Duster: Well, Joshua, I’m definitely on this side of the issue of lazy, it’s like attention deficit. I mean, yeah, people have attention deficit when they’re bored. The very same person can have attention focus when they’re animated, energized, engaged. So on the question of laziness. You know, you can say the population is lazy, until they get animated. So what happened in Chicago with Mayor Washington, the black community, which had been laying back and not engaged in the process for 25 to 30 years. All of a sudden when Harold Washington is there, they get engaged. And the turnout was the biggest in the history of the city, in the black community. So I do think, you’re right, if people are lazy under certain conditions, in other conditions that same population gets animated.
Harris: Barack Obama, on a national level, has done the same thing. And Barack Obama, what does he stand for, what are his politics? But I tell you what, you talk about getting engaged, 12,000 people just got engaged in Oakland and they’re doing it every day. He’s outfunding Hillary not based on corporate money, but on individual gifts. People are engaged in that guy, I’d just love to hear his thoughts, Dr. Duster, about Obama.
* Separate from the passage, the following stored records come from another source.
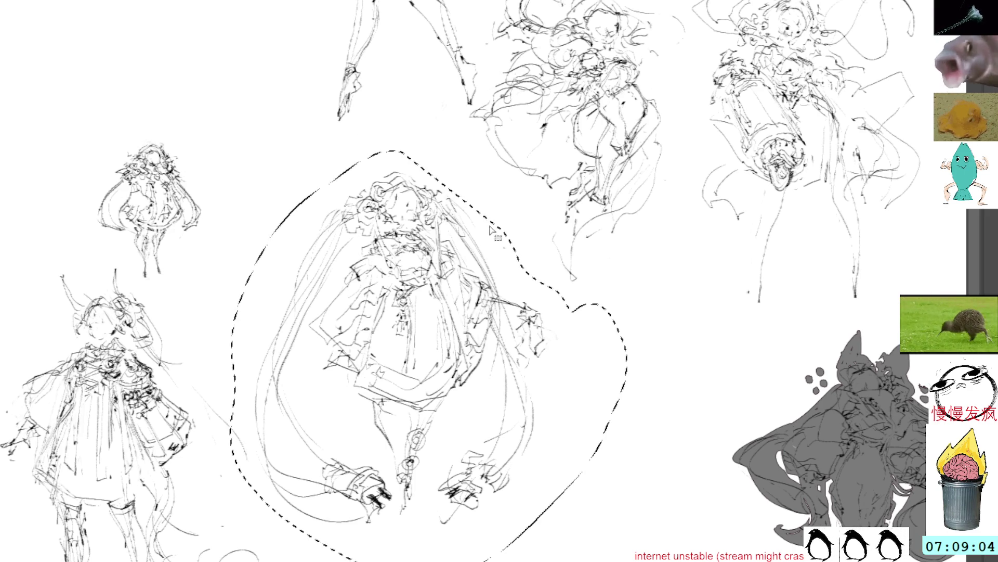
# Step: Transform the selected figure, moving it up and to the left, and apply it
pyautogui.press('ctrl+t')
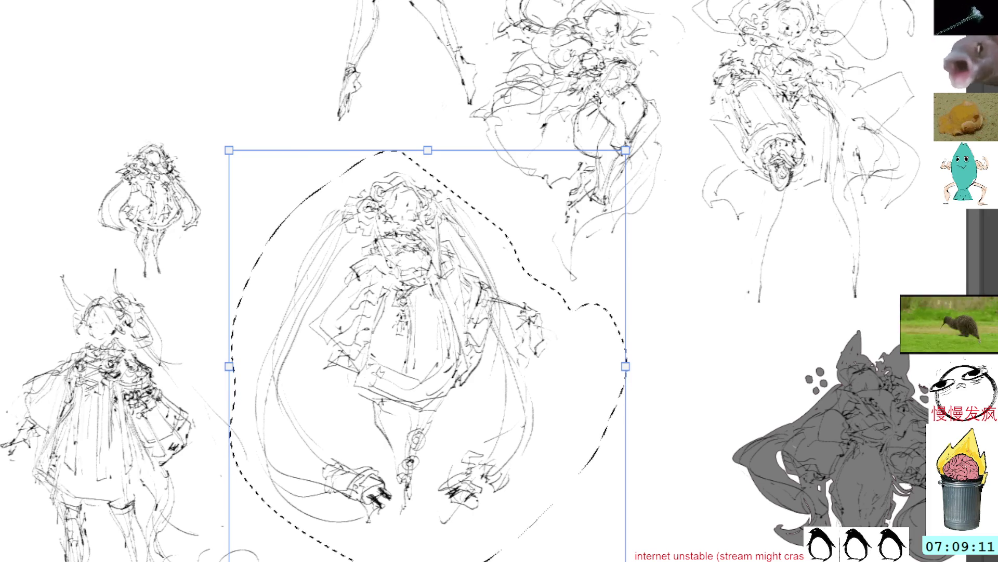
pyautogui.moveTo(595, 14)
pyautogui.mouseDown()
pyautogui.moveTo(790, 104)
pyautogui.moveTo(821, 162)
pyautogui.mouseUp()
pyautogui.moveTo(616, 488)
pyautogui.mouseDown()
pyautogui.moveTo(442, 334)
pyautogui.moveTo(335, 104)
pyautogui.mouseUp()
pyautogui.press('Return')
Duster: You put things in the right perspective. Hillary has the right money coming from corporate donors. People are donating $2,000 each, and having big fundraisers. That’s where most of her money is coming from. And Barack is able to get people to donate $25, $100, a lot of his money is coming from this huge base, and in the long run, if he keeps that up, he’ll win going away. Because her base, in some ways, has already been tapped. There’s more money there, but there’s more people to be tapped. And at a certain point, if it looks like Barack has an ascendancy, then that big money is going to shift. Big money has allegiances as long as a breath if they see things changing. So I think Barack really has an advantage at the moment, but we’ll see. The thing about YouTube and every breath you take, every move you make, they’re watching you. ... I’m actually concerned that since all of us are human, any blip on the screen that happens in the next six months can take somebody down. Remember George Allen and “macaca.” And think that everybody has a camera on Obama looking for something.
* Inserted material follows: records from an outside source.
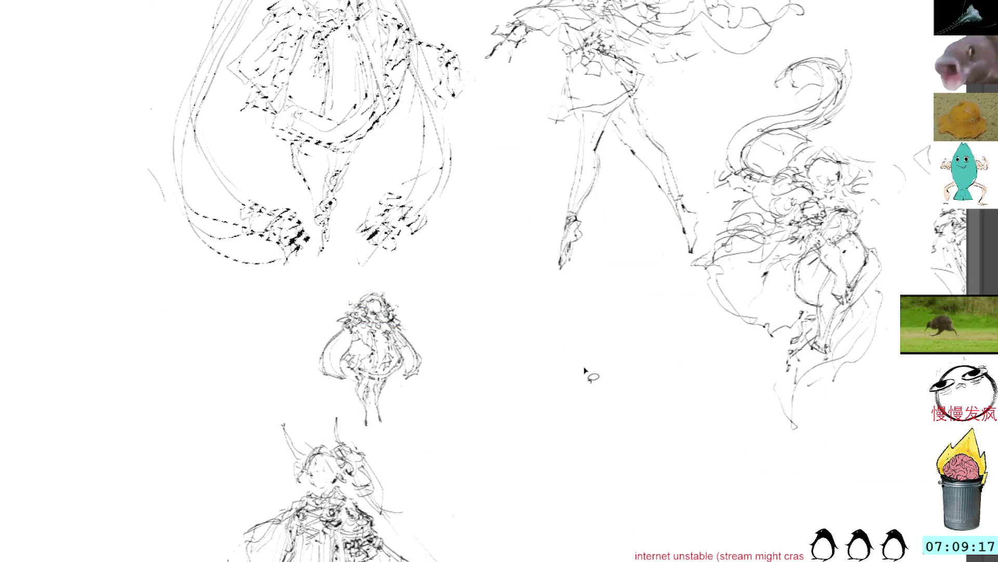
# Step: Sketch a small round head circle in the freed empty canvas space
pyautogui.moveTo(526, 439)
pyautogui.mouseDown()
pyautogui.moveTo(439, 291)
pyautogui.moveTo(416, 274)
pyautogui.mouseUp()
Scheer: George Allen, also, he kind of ruined his own self, though, because he kept on lying. Because he said, “I don’t know what that word meant,” but then you’re raised by an Algerian, and you speak Algerian, you speak this, you know exactly what you were saying. ... James and I were talking about Obama, and I’m not as sold on him as, say, James is. But I certainly don’t want Hillary Clinton because I do think she’s tied into the corporate donors. I was just saying that all the candidates in the field; we don’t know where Obama is coming from. He’s a special guy; when he speaks you are engaged, but he’s not been there long enough to see if those relationships have formed. Is he going to be backed by credit card people in the next election? We don’t know yet.
Duster: Well, probably, anyone who gets selected is going to be backed by power—that’s what people do.
Scheer: It’s sad, but—.
Harris: We’ve seen a very wicked last 25 years, and I think the bright spot in those 25 years was Bill Clinton. Let people tell it, let the Green Party tell it, he was a lot like Reagan, or he was a lot like Bush. But I think the question Obama raises is he’s not saying the things that other people are saying, he’s a lot like those other guys. But I certainly get a lot more excited when he’s talking than when they’re talking. And maybe that’s what this comes down to, because what we’re talking about. You look at the issues, Oakland, Katrina, profiling, drugs, you look at the issues and these have all been run-of-the-mill issues. Maybe we need somebody who can get us excited, maybe the president’s job in the future shouldn’t be to tell us what to do but to get us excited and invigorated, i.e. or à la Harold Washington in Chicago.